**Source material**

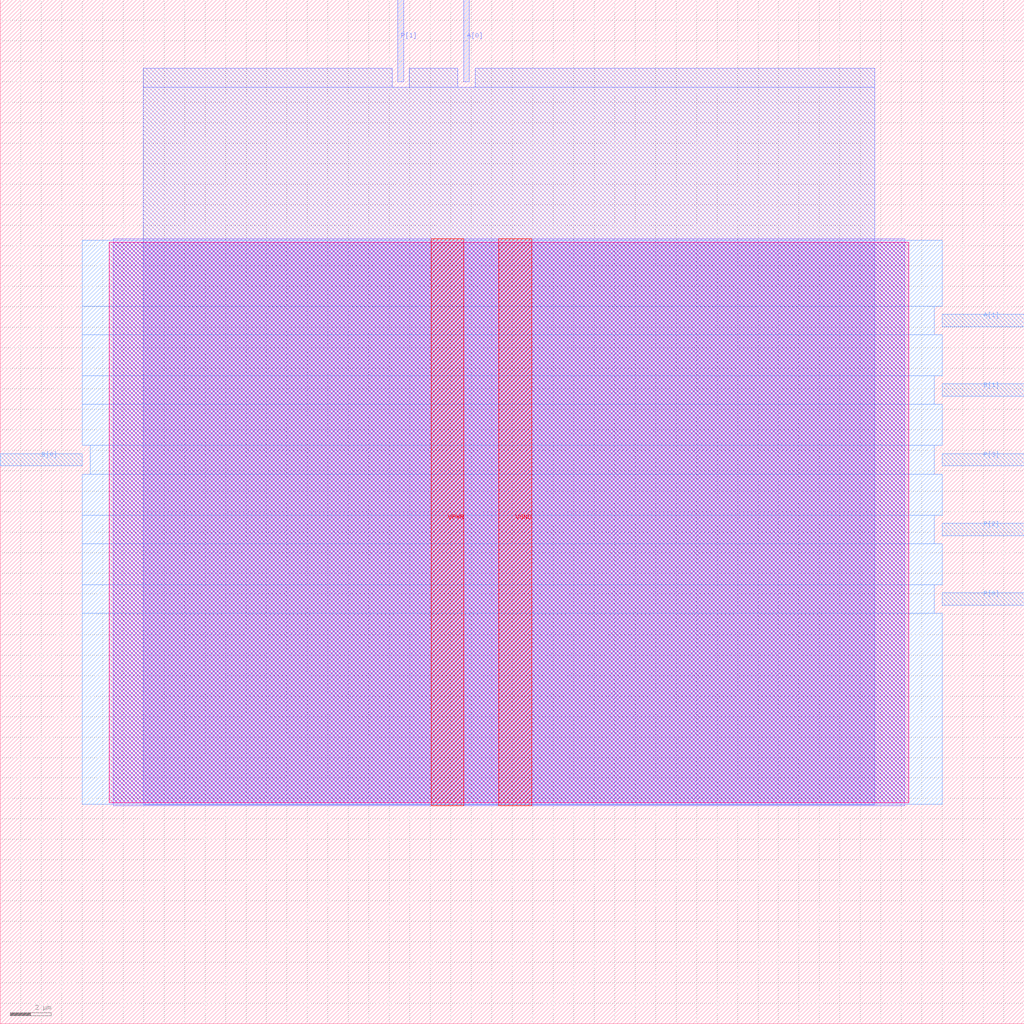
<source format=lef>
VERSION 5.7 ;
  NOWIREEXTENSIONATPIN ON ;
  DIVIDERCHAR "/" ;
  BUSBITCHARS "[]" ;
MACRO SARSA_RUIDO_e9_1
  CLASS BLOCK ;
  FOREIGN SARSA_RUIDO_e9_1 ;
  ORIGIN 0.000 0.000 ;
  SIZE 50.000 BY 50.000 ;
  PIN A[0]
    DIRECTION INPUT ;
    USE SIGNAL ;
    ANTENNAGATEAREA 0.196500 ;
    PORT
      LAYER met2 ;
        RECT 22.630 46.000 22.910 50.000 ;
    END
  END A[0]
  PIN A[1]
    DIRECTION INPUT ;
    USE SIGNAL ;
    ANTENNAGATEAREA 0.196500 ;
    PORT
      LAYER met3 ;
        RECT 46.000 34.040 50.000 34.640 ;
    END
  END A[1]
  PIN B[0]
    DIRECTION INPUT ;
    USE SIGNAL ;
    ANTENNAGATEAREA 0.196500 ;
    PORT
      LAYER met3 ;
        RECT 0.000 27.240 4.000 27.840 ;
    END
  END B[0]
  PIN B[1]
    DIRECTION INPUT ;
    USE SIGNAL ;
    ANTENNAGATEAREA 0.196500 ;
    PORT
      LAYER met3 ;
        RECT 46.000 30.640 50.000 31.240 ;
    END
  END B[1]
  PIN P[0]
    DIRECTION OUTPUT ;
    USE SIGNAL ;
    ANTENNADIFFAREA 0.445500 ;
    PORT
      LAYER met3 ;
        RECT 46.000 20.440 50.000 21.040 ;
    END
  END P[0]
  PIN P[1]
    DIRECTION OUTPUT ;
    USE SIGNAL ;
    ANTENNADIFFAREA 0.445500 ;
    PORT
      LAYER met2 ;
        RECT 19.410 46.000 19.690 50.000 ;
    END
  END P[1]
  PIN P[2]
    DIRECTION OUTPUT ;
    USE SIGNAL ;
    ANTENNADIFFAREA 0.445500 ;
    PORT
      LAYER met3 ;
        RECT 46.000 23.840 50.000 24.440 ;
    END
  END P[2]
  PIN P[3]
    DIRECTION OUTPUT ;
    USE SIGNAL ;
    ANTENNADIFFAREA 0.445500 ;
    PORT
      LAYER met3 ;
        RECT 46.000 27.240 50.000 27.840 ;
    END
  END P[3]
  PIN VGND
    DIRECTION INOUT ;
    USE GROUND ;
    PORT
      LAYER met4 ;
        RECT 24.340 10.640 25.940 38.320 ;
    END
  END VGND
  PIN VPWR
    DIRECTION INOUT ;
    USE POWER ;
    PORT
      LAYER met4 ;
        RECT 21.040 10.640 22.640 38.320 ;
    END
  END VPWR
  OBS
      LAYER nwell ;
        RECT 5.330 10.795 44.350 38.165 ;
      LAYER li1 ;
        RECT 5.520 10.795 44.160 38.165 ;
      LAYER met1 ;
        RECT 5.520 10.640 44.160 38.320 ;
      LAYER met2 ;
        RECT 6.990 45.720 19.130 46.650 ;
        RECT 19.970 45.720 22.350 46.650 ;
        RECT 23.190 45.720 42.690 46.650 ;
        RECT 6.990 10.695 42.690 45.720 ;
      LAYER met3 ;
        RECT 4.000 35.040 46.000 38.245 ;
        RECT 4.000 33.640 45.600 35.040 ;
        RECT 4.000 31.640 46.000 33.640 ;
        RECT 4.000 30.240 45.600 31.640 ;
        RECT 4.000 28.240 46.000 30.240 ;
        RECT 4.400 26.840 45.600 28.240 ;
        RECT 4.000 24.840 46.000 26.840 ;
        RECT 4.000 23.440 45.600 24.840 ;
        RECT 4.000 21.440 46.000 23.440 ;
        RECT 4.000 20.040 45.600 21.440 ;
        RECT 4.000 10.715 46.000 20.040 ;
  END
END SARSA_RUIDO_e9_1
END LIBRARY


</source>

**Your goal**
Print the complete listing exactly as it stands, without its pictures.

**Response**
<source format=lef>
VERSION 5.7 ;
  NOWIREEXTENSIONATPIN ON ;
  DIVIDERCHAR "/" ;
  BUSBITCHARS "[]" ;
MACRO SARSA_RUIDO_e9_1
  CLASS BLOCK ;
  FOREIGN SARSA_RUIDO_e9_1 ;
  ORIGIN 0.000 0.000 ;
  SIZE 50.000 BY 50.000 ;
  PIN A[0]
    DIRECTION INPUT ;
    USE SIGNAL ;
    ANTENNAGATEAREA 0.196500 ;
    PORT
      LAYER met2 ;
        RECT 22.630 46.000 22.910 50.000 ;
    END
  END A[0]
  PIN A[1]
    DIRECTION INPUT ;
    USE SIGNAL ;
    ANTENNAGATEAREA 0.196500 ;
    PORT
      LAYER met3 ;
        RECT 46.000 34.040 50.000 34.640 ;
    END
  END A[1]
  PIN B[0]
    DIRECTION INPUT ;
    USE SIGNAL ;
    ANTENNAGATEAREA 0.196500 ;
    PORT
      LAYER met3 ;
        RECT 0.000 27.240 4.000 27.840 ;
    END
  END B[0]
  PIN B[1]
    DIRECTION INPUT ;
    USE SIGNAL ;
    ANTENNAGATEAREA 0.196500 ;
    PORT
      LAYER met3 ;
        RECT 46.000 30.640 50.000 31.240 ;
    END
  END B[1]
  PIN P[0]
    DIRECTION OUTPUT ;
    USE SIGNAL ;
    ANTENNADIFFAREA 0.445500 ;
    PORT
      LAYER met3 ;
        RECT 46.000 20.440 50.000 21.040 ;
    END
  END P[0]
  PIN P[1]
    DIRECTION OUTPUT ;
    USE SIGNAL ;
    ANTENNADIFFAREA 0.445500 ;
    PORT
      LAYER met2 ;
        RECT 19.410 46.000 19.690 50.000 ;
    END
  END P[1]
  PIN P[2]
    DIRECTION OUTPUT ;
    USE SIGNAL ;
    ANTENNADIFFAREA 0.445500 ;
    PORT
      LAYER met3 ;
        RECT 46.000 23.840 50.000 24.440 ;
    END
  END P[2]
  PIN P[3]
    DIRECTION OUTPUT ;
    USE SIGNAL ;
    ANTENNADIFFAREA 0.445500 ;
    PORT
      LAYER met3 ;
        RECT 46.000 27.240 50.000 27.840 ;
    END
  END P[3]
  PIN VGND
    DIRECTION INOUT ;
    USE GROUND ;
    PORT
      LAYER met4 ;
        RECT 24.340 10.640 25.940 38.320 ;
    END
  END VGND
  PIN VPWR
    DIRECTION INOUT ;
    USE POWER ;
    PORT
      LAYER met4 ;
        RECT 21.040 10.640 22.640 38.320 ;
    END
  END VPWR
  OBS
      LAYER nwell ;
        RECT 5.330 10.795 44.350 38.165 ;
      LAYER li1 ;
        RECT 5.520 10.795 44.160 38.165 ;
      LAYER met1 ;
        RECT 5.520 10.640 44.160 38.320 ;
      LAYER met2 ;
        RECT 6.990 45.720 19.130 46.650 ;
        RECT 19.970 45.720 22.350 46.650 ;
        RECT 23.190 45.720 42.690 46.650 ;
        RECT 6.990 10.695 42.690 45.720 ;
      LAYER met3 ;
        RECT 4.000 35.040 46.000 38.245 ;
        RECT 4.000 33.640 45.600 35.040 ;
        RECT 4.000 31.640 46.000 33.640 ;
        RECT 4.000 30.240 45.600 31.640 ;
        RECT 4.000 28.240 46.000 30.240 ;
        RECT 4.400 26.840 45.600 28.240 ;
        RECT 4.000 24.840 46.000 26.840 ;
        RECT 4.000 23.440 45.600 24.840 ;
        RECT 4.000 21.440 46.000 23.440 ;
        RECT 4.000 20.040 45.600 21.440 ;
        RECT 4.000 10.715 46.000 20.040 ;
  END
END SARSA_RUIDO_e9_1
END LIBRARY


</source>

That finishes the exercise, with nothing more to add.